See if this place suits you:
https://www.fpga4fun.com/FPGAinfo1.htmlKeep in mind that:
- FPGA is not software. You do not write "programs" for FPGA, you write schematic, with flip-flops and logic gates and so on, except you'll use text to describe the schematic, instead of drawing lines like you do with other electronic schematics.
- you'll need to know/learn digital design, meaning logic gates, flip-flops, multiplexers, counters, state machines, Mealy Moore state machines, synchronous design techniques (e.g. clock domain crossing, metastability, etc.) and so on. It's not software, it's hardware. It's all digital schematics written in text, and called HDL (
Hardware Design Language). For example, Quartus still retains a graphic editor, where you draw flip-flops, and logic gates, and circuits from the 400 TTL family to design your schematic instead of describing your schematic wit VHDL or Verilog "code".

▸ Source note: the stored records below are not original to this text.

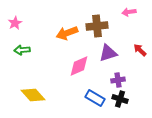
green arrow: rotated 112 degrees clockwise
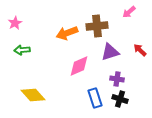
pink arrow: rotated 32 degrees counterclockwise
purple triangle: moved 2 px right, 1 px up
purple cross: moved 1 px left, 1 px up; rotated 16 degrees clockwise
blue rectangle: rotated 42 degrees clockwise
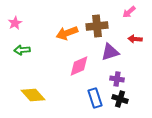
red arrow: moved 5 px left, 11 px up; rotated 40 degrees counterclockwise
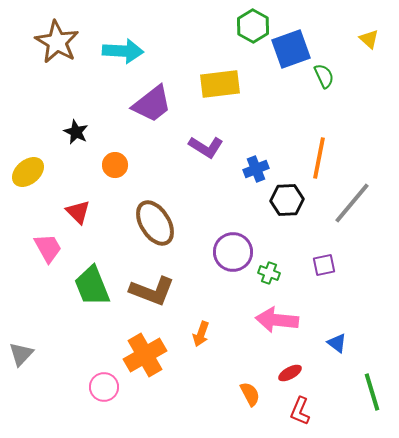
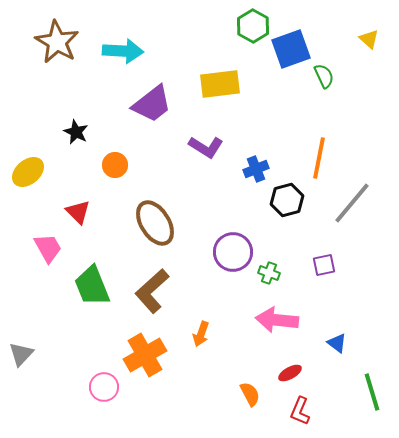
black hexagon: rotated 12 degrees counterclockwise
brown L-shape: rotated 117 degrees clockwise
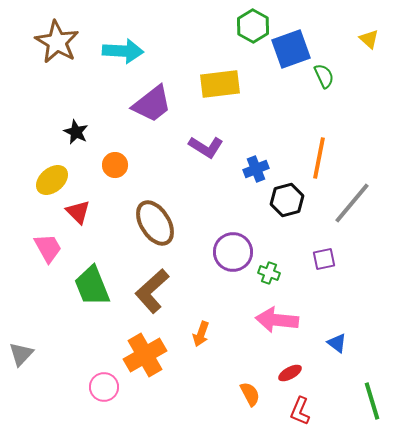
yellow ellipse: moved 24 px right, 8 px down
purple square: moved 6 px up
green line: moved 9 px down
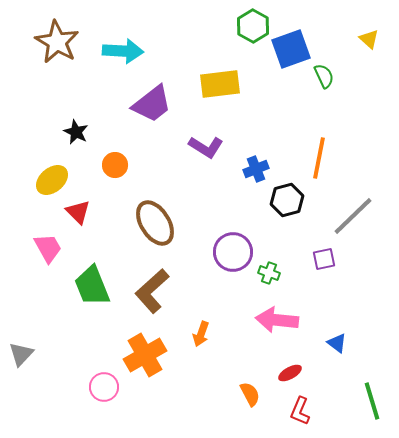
gray line: moved 1 px right, 13 px down; rotated 6 degrees clockwise
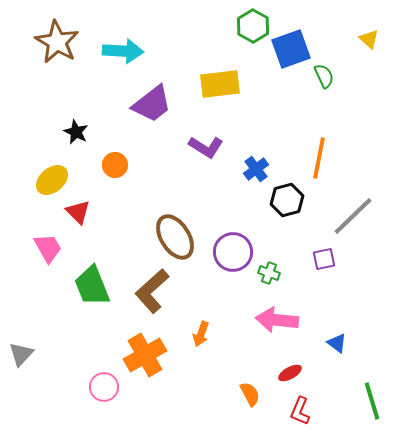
blue cross: rotated 15 degrees counterclockwise
brown ellipse: moved 20 px right, 14 px down
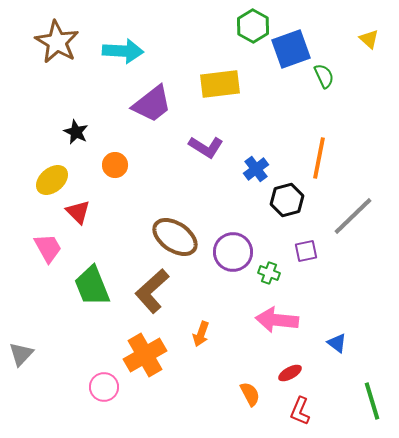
brown ellipse: rotated 24 degrees counterclockwise
purple square: moved 18 px left, 8 px up
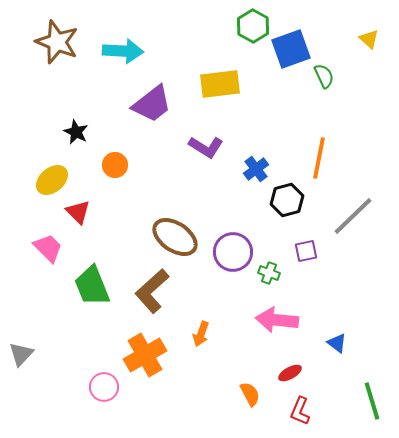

- the two main HDL languages are VHDL and Verilog. Verilog is easier to beginners, but some companies are using VHDL only.
- again, these are not programming languages, and they are not "executed" in order, line by line, like the code is usually executed in other programming language. In HDL, the language is for drawing digital schematics.
- there are some tools called High Level Syntheses that can convert, for example, a C program into a HDL schematic, but not every C program can be converted, and this way will usually waste too much FPGA area. Anything serious will usually need to be written in VHDL or Verilog.
- FPGA's are much, much more complicated than any Arduino, both when learning about them, and when using them in practice.
- main two FPGA manufacturers are the former Xilinx and Altera. Both of them have a free version of IDE+tools. For Xilinx it's called Vivado, for Altera is called Quartus. Both are running in Linux
- in FPGA, IDE+tools are proprietary, and very expensive. There is something free for ICE40, but that's it. Nothing that I know of for more recent FPGAs
- you can write HDL, synthesize it, then instead of downloading the bitstream (a bitstream is the equivalent of a binary in microcontrollers, but it's not a program, it's more like a map/table of on/off switches), you can simulate your design any hardware. It's as easy as downloading Quartus for example (
https://www.intel.com/content/www/us/en/products/details/fpga/development-tools/quartus-prime.html ), then trying to use it.
To prepare against disappointments, keep in mind that learning FPGA will take many weeks or months, if not years. It's not something that can be learned in a weekend.